Please transcribe the following records in full, exactly as given.

[Records contained in a dataset]
○ ○ ○ ○ ○ ○ ○

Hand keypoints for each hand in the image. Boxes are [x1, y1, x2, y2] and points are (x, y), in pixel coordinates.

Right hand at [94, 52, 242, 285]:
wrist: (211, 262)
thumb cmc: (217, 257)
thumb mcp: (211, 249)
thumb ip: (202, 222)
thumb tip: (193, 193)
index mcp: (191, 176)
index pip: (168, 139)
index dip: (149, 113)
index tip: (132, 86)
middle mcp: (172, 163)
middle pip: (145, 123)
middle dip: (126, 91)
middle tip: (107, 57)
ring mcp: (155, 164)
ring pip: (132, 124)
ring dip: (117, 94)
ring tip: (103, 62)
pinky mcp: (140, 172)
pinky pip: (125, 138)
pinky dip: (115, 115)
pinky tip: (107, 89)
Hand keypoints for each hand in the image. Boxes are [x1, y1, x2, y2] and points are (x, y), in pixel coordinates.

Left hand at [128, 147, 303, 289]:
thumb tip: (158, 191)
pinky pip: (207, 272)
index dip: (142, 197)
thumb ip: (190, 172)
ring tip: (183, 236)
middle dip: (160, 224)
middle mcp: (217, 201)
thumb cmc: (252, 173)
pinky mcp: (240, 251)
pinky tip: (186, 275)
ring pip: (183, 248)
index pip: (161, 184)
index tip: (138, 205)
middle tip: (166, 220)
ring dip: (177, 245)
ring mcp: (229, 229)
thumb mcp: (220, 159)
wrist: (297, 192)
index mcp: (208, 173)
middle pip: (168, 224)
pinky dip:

○ ○ ○ ○ ○ ○ ○

[EXERCISE OUTPUT]
Hand keypoints for each hand in the image. Boxes are [x1, y1, x2, y2] and points are (x, y), in pixel coordinates.

Right hand at [94, 52, 242, 285]:
wrist: (211, 262)
thumb cmc: (217, 257)
thumb mcp: (211, 249)
thumb ip: (202, 222)
thumb tip: (193, 193)
index mcp: (191, 176)
index pip: (168, 139)
index dip: (149, 113)
index tip: (132, 86)
middle mcp: (172, 163)
middle pip: (145, 123)
middle dip: (126, 91)
middle tip: (107, 57)
ring mcp: (155, 164)
ring pip: (132, 124)
ring dip: (117, 94)
ring tip: (103, 62)
pinky mcp: (140, 172)
pinky pip: (125, 138)
pinky dip: (115, 115)
pinky tip: (107, 89)
Hand keypoints for each hand in the image. Boxes are [x1, y1, x2, y2] and points are (x, y), in pixel coordinates.

Left hand at [128, 147, 303, 289]:
thumb tip: (158, 191)
pinky pip: (207, 272)
index dip: (142, 197)
thumb ip: (190, 172)
ring tip: (183, 236)
middle dip: (160, 224)
middle mcp: (217, 201)
thumb cmc: (252, 173)
pinky mcp: (240, 251)
pinky tip: (186, 275)
ring pip: (183, 248)
index pip: (161, 184)
index tip: (138, 205)
middle tip: (166, 220)
ring dip: (177, 245)
ring mcp: (229, 229)
thumb mcp: (220, 159)
wrist: (297, 192)
index mcp: (208, 173)
middle pip: (168, 224)
pinky dip:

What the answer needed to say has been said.